Action item: Please print the data below word for word, leaving out the pictures.

(Beginning of Provided data)

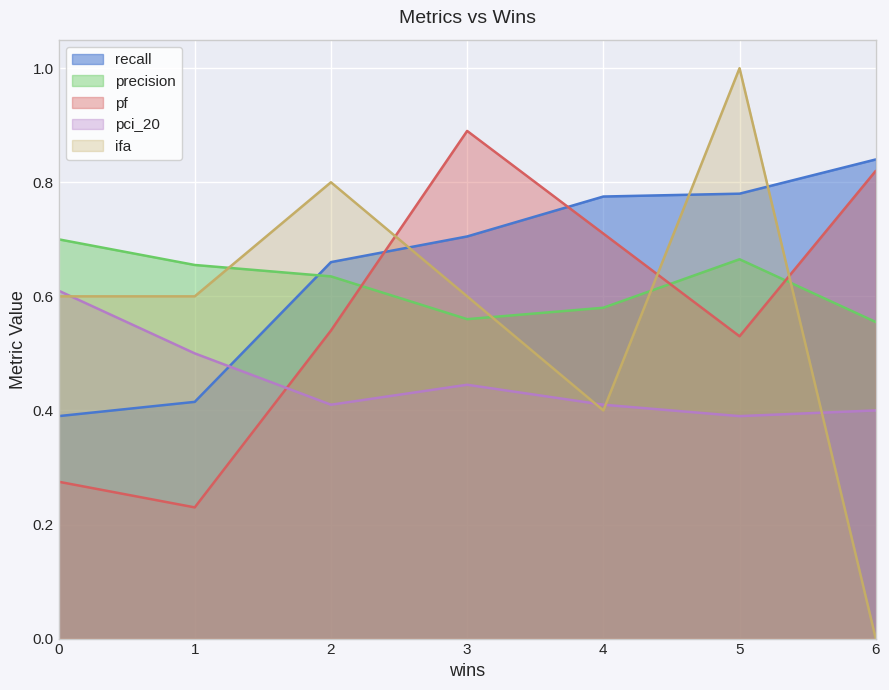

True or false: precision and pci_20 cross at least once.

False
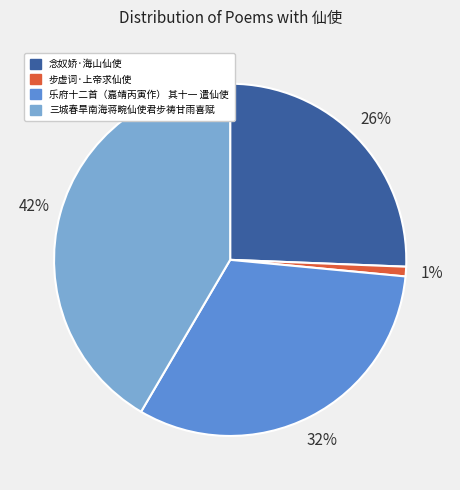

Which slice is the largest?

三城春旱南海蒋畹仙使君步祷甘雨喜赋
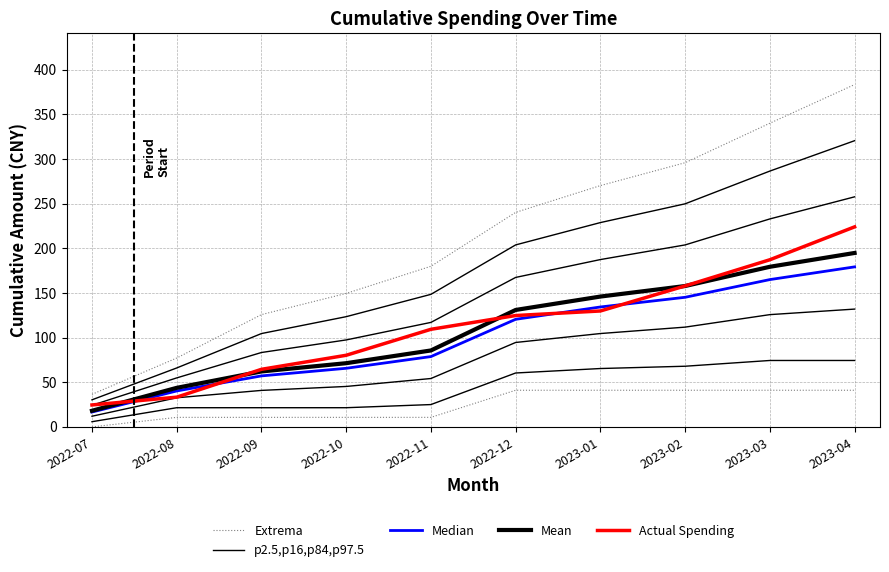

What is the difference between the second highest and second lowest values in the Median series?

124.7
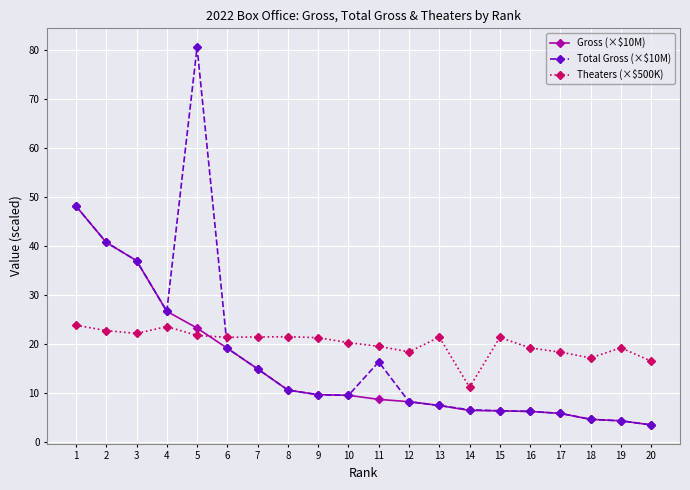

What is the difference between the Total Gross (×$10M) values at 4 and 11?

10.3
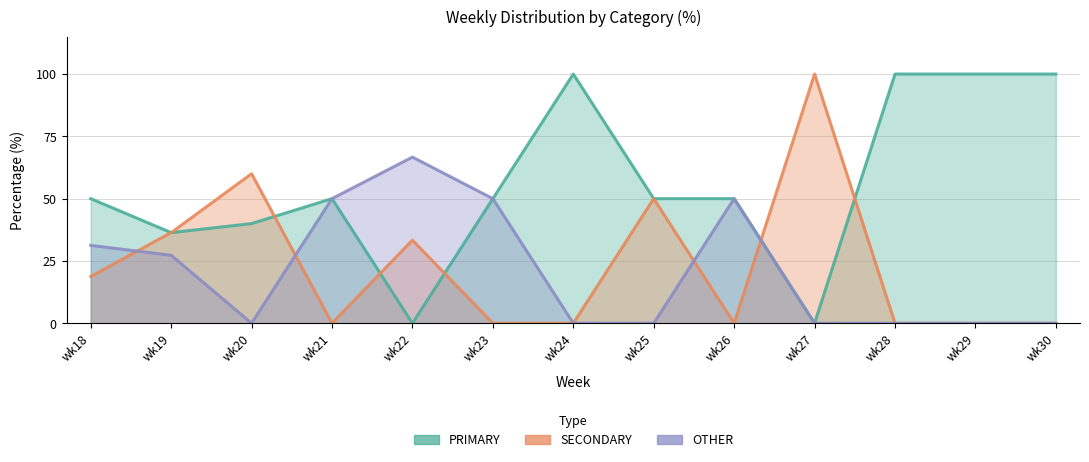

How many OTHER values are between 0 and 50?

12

(End of Provided data)

Your solution:
True or false: precision and pci_20 cross at least once.

False

Which slice is the largest?

三城春旱南海蒋畹仙使君步祷甘雨喜赋

What is the difference between the second highest and second lowest values in the Median series?

124.7

What is the difference between the Total Gross (×$10M) values at 4 and 11?

10.3

How many OTHER values are between 0 and 50?

12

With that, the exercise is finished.